— SOURCE MATERIAL —
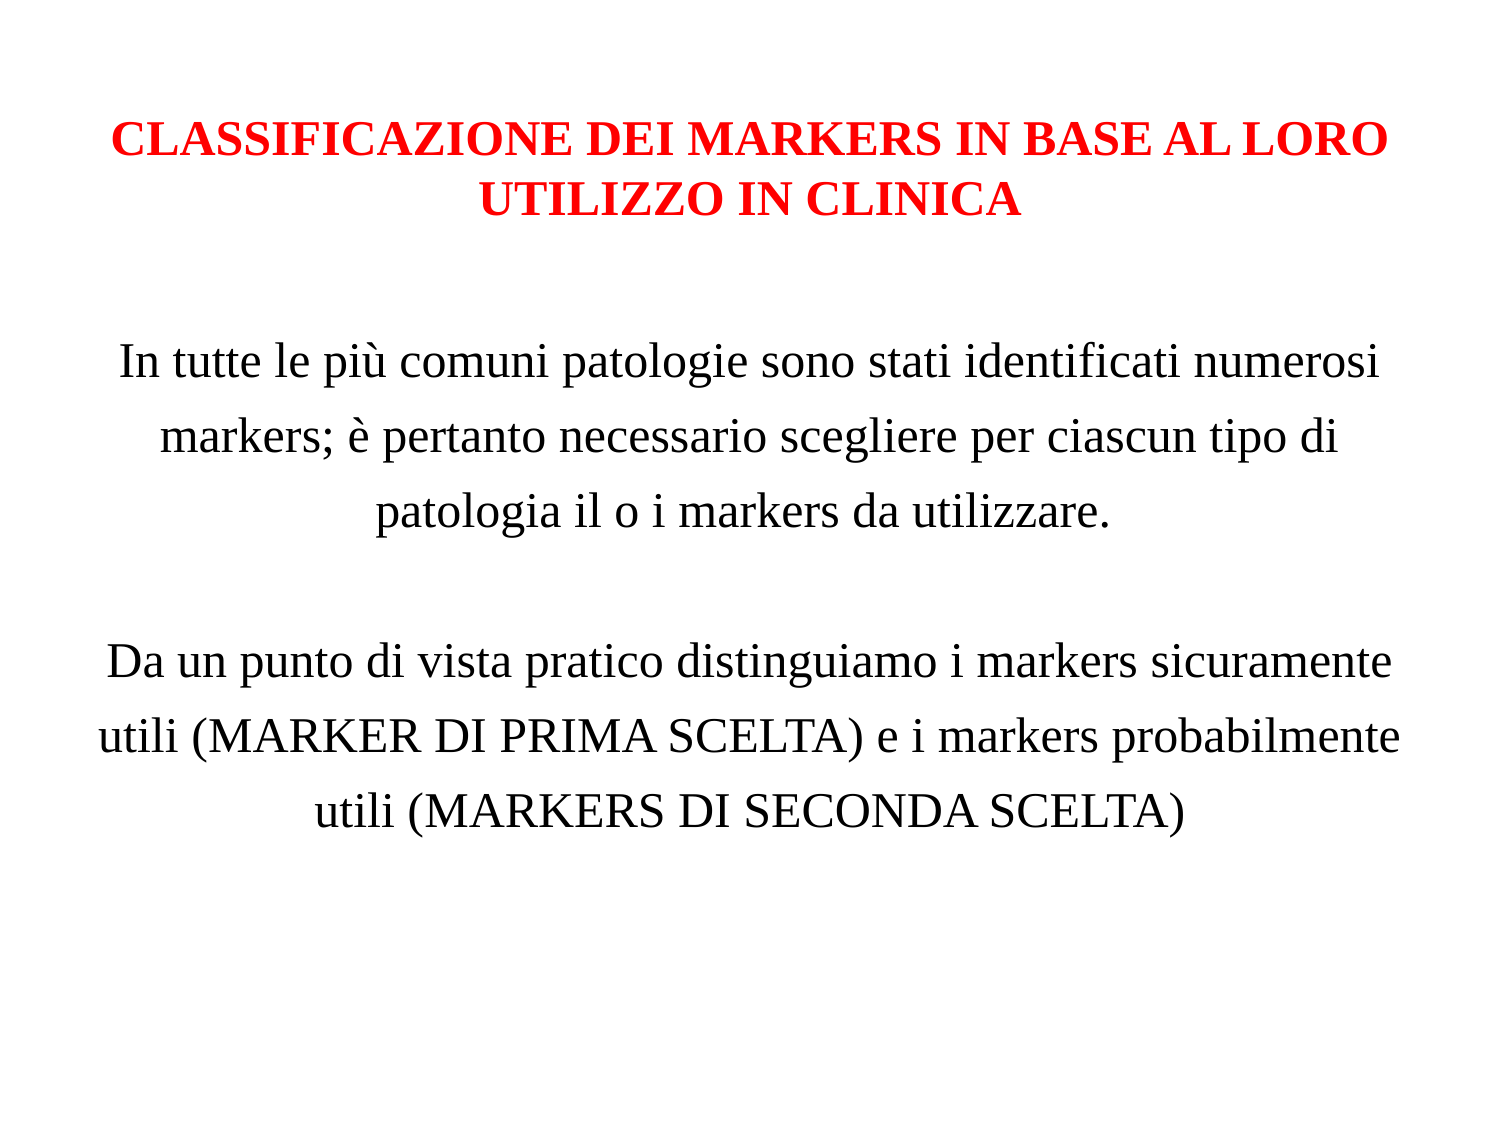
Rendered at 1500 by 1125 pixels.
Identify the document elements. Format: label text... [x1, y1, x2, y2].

text_box CLASSIFICAZIONE DEI MARKERS IN BASE AL LORO UTILIZZO IN CLINICA [58, 97, 1442, 233]
text_box In tutte le più comuni patologie sono stati identificati numerosi markers; è pertanto necessario scegliere per ciascun tipo di patologia il o i markers da utilizzare. Da un punto di vista pratico distinguiamo i markers sicuramente utili (MARKER DI PRIMA SCELTA) e i markers probabilmente utili (MARKERS DI SECONDA SCELTA) [58, 305, 1442, 846]
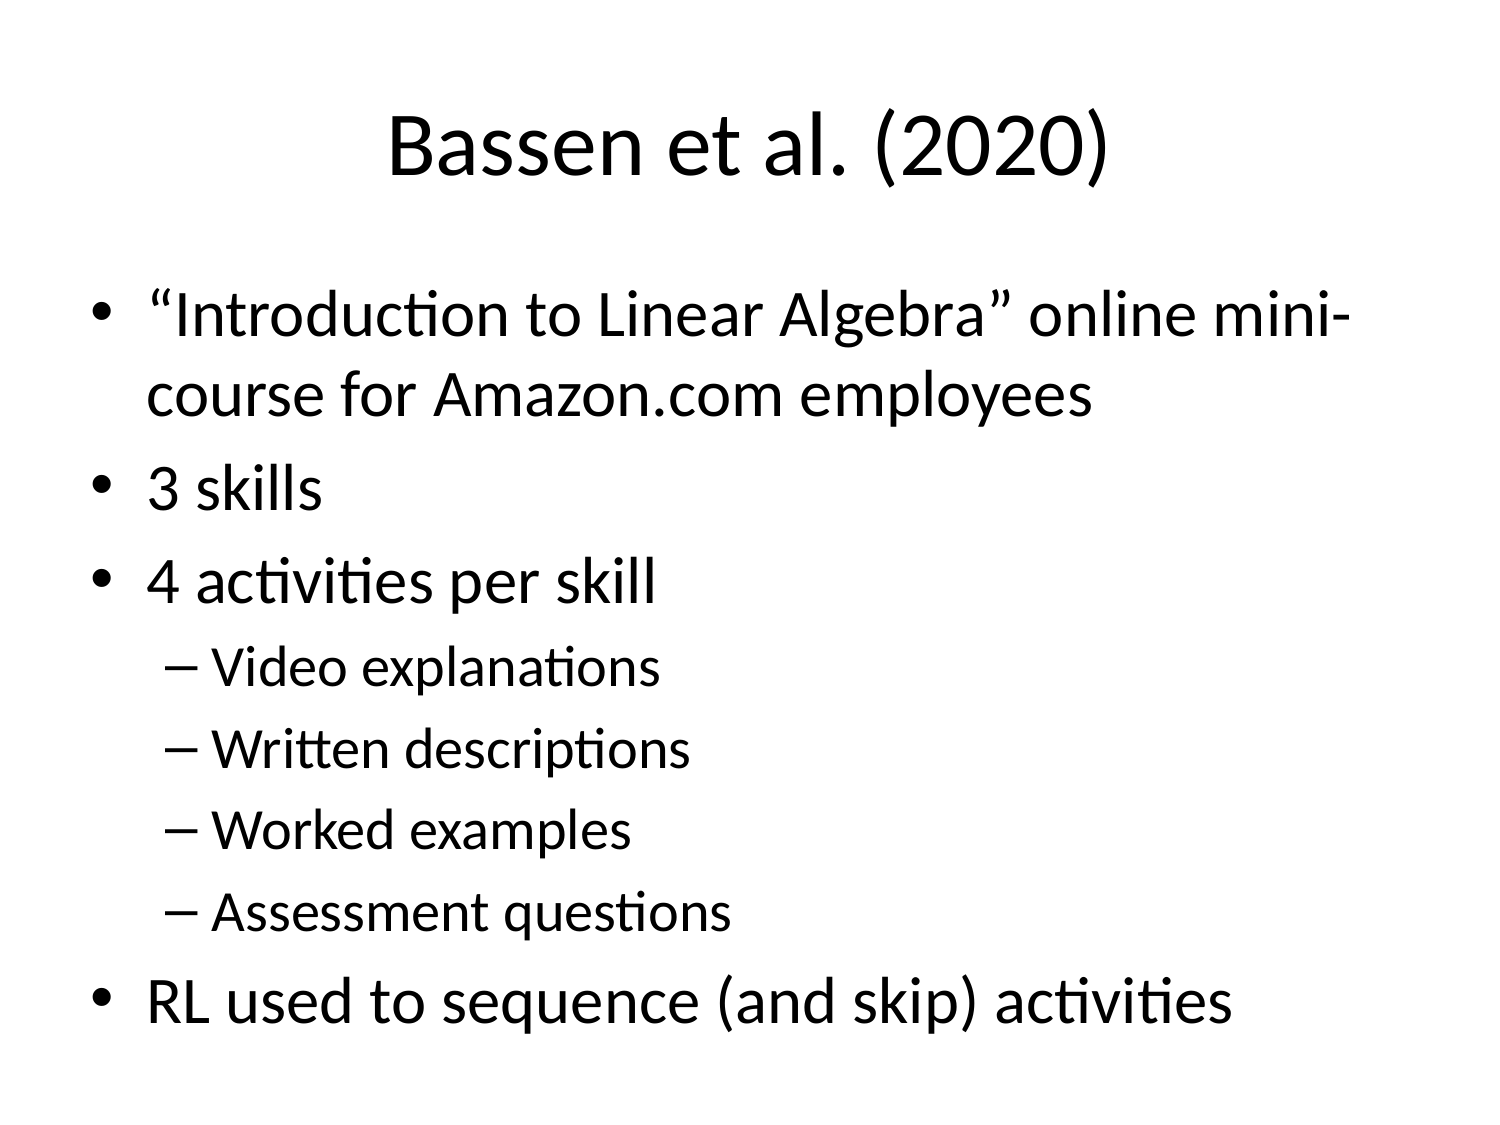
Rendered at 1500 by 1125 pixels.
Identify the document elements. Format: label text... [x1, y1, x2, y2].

title Bassen et al. (2020) [75, 45, 1425, 233]
list “Introduction to Linear Algebra” online mini-course for Amazon.com employees 3 skills 4 activities per skill Video explanations Written descriptions Worked examples Assessment questions RL used to sequence (and skip) activities [75, 262, 1425, 1080]
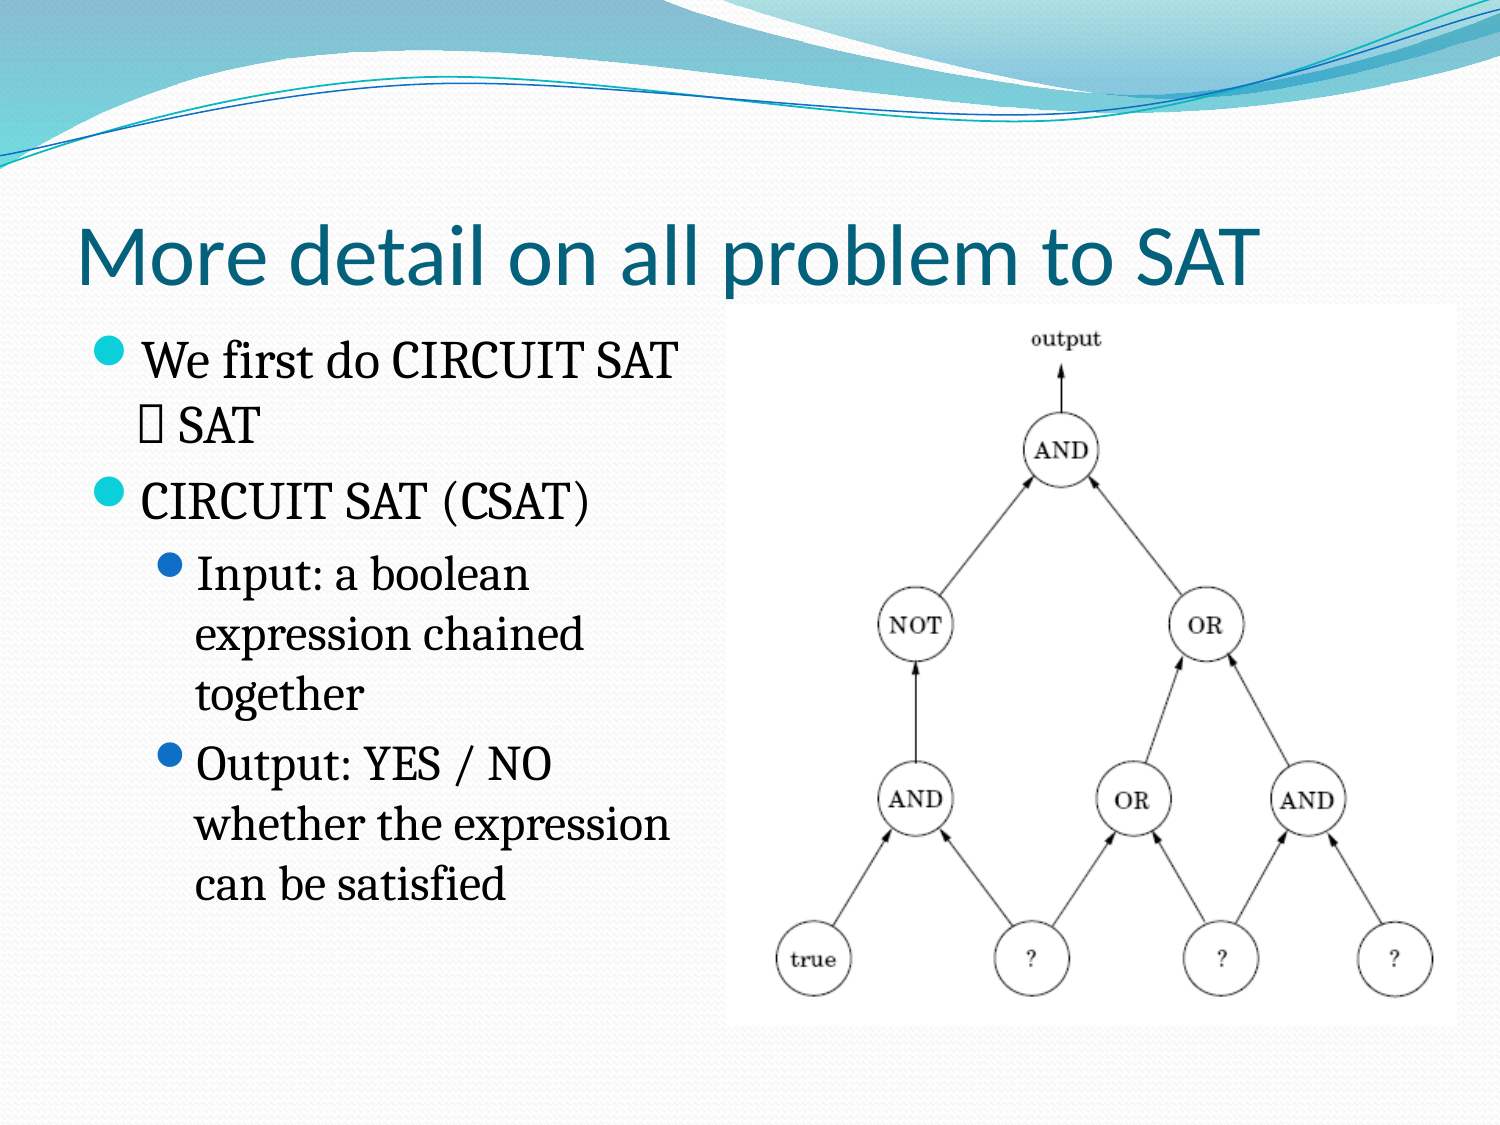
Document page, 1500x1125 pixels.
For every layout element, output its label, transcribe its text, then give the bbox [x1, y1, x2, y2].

title More detail on all problem to SAT [75, 115, 1425, 303]
list We first do CIRCUIT SAT  SAT CIRCUIT SAT (CSAT) Input: a boolean expression chained together Output: YES / NO whether the expression can be satisfied [75, 317, 704, 1038]
picture [726, 304, 1457, 1026]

— WHAT THE TASK ASKS —
Once the pictures are dropped, set down everything else in the records exactly.

— EXERCISE ANSWER —
Rendered at 1500 by 1125 pixels.
Identify the document elements. Format: label text... [x1, y1, x2, y2].

text_box CLASSIFICAZIONE DEI MARKERS IN BASE AL LORO UTILIZZO IN CLINICA [58, 97, 1442, 233]
text_box In tutte le più comuni patologie sono stati identificati numerosi markers; è pertanto necessario scegliere per ciascun tipo di patologia il o i markers da utilizzare. Da un punto di vista pratico distinguiamo i markers sicuramente utili (MARKER DI PRIMA SCELTA) e i markers probabilmente utili (MARKERS DI SECONDA SCELTA) [58, 305, 1442, 846]
Rendered at 1500 by 1125 pixels.
Identify the document elements. Format: label text... [x1, y1, x2, y2].

title Bassen et al. (2020) [75, 45, 1425, 233]
list “Introduction to Linear Algebra” online mini-course for Amazon.com employees 3 skills 4 activities per skill Video explanations Written descriptions Worked examples Assessment questions RL used to sequence (and skip) activities [75, 262, 1425, 1080]
Document page, 1500x1125 pixels.
For every layout element, output its label, transcribe its text, then give the bbox [x1, y1, x2, y2].

title More detail on all problem to SAT [75, 115, 1425, 303]
list We first do CIRCUIT SAT  SAT CIRCUIT SAT (CSAT) Input: a boolean expression chained together Output: YES / NO whether the expression can be satisfied [75, 317, 704, 1038]
picture [726, 304, 1457, 1026]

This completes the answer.